> Travail à faire: Rassemblez, s'il vous plaît, toutes les lignes des enregistrements ci-dessous qui contiennent le mot « than », en les recopiant telles quelles.

> Enregistrements:

* * * * *

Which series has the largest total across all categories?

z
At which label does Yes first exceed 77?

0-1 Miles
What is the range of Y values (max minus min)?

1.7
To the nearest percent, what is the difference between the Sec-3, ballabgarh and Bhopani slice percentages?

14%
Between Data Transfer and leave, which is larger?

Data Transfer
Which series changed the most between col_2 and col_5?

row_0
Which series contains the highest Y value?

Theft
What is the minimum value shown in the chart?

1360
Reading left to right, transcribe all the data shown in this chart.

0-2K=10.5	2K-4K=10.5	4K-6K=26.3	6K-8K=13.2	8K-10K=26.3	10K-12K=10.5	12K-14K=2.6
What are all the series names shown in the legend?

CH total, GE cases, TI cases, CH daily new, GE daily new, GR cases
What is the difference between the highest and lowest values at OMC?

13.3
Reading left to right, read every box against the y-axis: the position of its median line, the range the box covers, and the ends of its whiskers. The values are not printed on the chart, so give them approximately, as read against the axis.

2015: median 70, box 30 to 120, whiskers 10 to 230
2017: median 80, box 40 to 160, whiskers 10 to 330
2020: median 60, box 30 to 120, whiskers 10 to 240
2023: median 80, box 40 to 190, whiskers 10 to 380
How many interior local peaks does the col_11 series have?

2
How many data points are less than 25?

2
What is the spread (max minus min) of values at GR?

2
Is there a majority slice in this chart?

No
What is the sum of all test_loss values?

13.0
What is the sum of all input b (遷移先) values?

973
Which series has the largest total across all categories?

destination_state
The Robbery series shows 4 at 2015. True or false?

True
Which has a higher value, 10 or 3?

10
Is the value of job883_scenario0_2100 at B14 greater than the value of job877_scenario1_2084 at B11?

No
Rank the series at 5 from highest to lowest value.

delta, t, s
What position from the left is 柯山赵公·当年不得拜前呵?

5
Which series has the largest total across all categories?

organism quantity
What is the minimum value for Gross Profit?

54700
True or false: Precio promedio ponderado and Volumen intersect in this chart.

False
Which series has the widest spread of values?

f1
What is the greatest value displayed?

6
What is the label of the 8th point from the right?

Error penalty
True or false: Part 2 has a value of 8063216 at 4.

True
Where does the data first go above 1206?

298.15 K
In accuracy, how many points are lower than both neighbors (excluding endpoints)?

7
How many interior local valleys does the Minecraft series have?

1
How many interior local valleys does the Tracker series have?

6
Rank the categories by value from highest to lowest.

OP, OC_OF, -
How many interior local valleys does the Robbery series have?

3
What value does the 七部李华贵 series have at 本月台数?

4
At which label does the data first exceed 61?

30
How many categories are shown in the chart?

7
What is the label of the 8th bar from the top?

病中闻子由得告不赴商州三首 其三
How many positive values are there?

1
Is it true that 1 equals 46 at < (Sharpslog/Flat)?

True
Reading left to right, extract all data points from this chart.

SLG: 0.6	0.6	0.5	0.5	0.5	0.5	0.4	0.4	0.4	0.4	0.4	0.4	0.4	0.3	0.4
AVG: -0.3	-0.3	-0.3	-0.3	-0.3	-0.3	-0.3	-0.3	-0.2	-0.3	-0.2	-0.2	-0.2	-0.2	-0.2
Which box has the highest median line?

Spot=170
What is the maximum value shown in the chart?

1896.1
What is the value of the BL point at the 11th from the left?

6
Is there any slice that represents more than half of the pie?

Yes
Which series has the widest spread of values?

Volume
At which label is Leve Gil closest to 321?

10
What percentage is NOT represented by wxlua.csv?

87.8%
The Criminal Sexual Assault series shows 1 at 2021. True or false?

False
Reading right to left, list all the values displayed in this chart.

* * * * *

> Réponse attendue:
How many data points are less than 25?
Is the value of job883_scenario0_2100 at B14 greater than the value of job877_scenario1_2084 at B11?
In accuracy, how many points are lower than both neighbors (excluding endpoints)?
Is there any slice that represents more than half of the pie?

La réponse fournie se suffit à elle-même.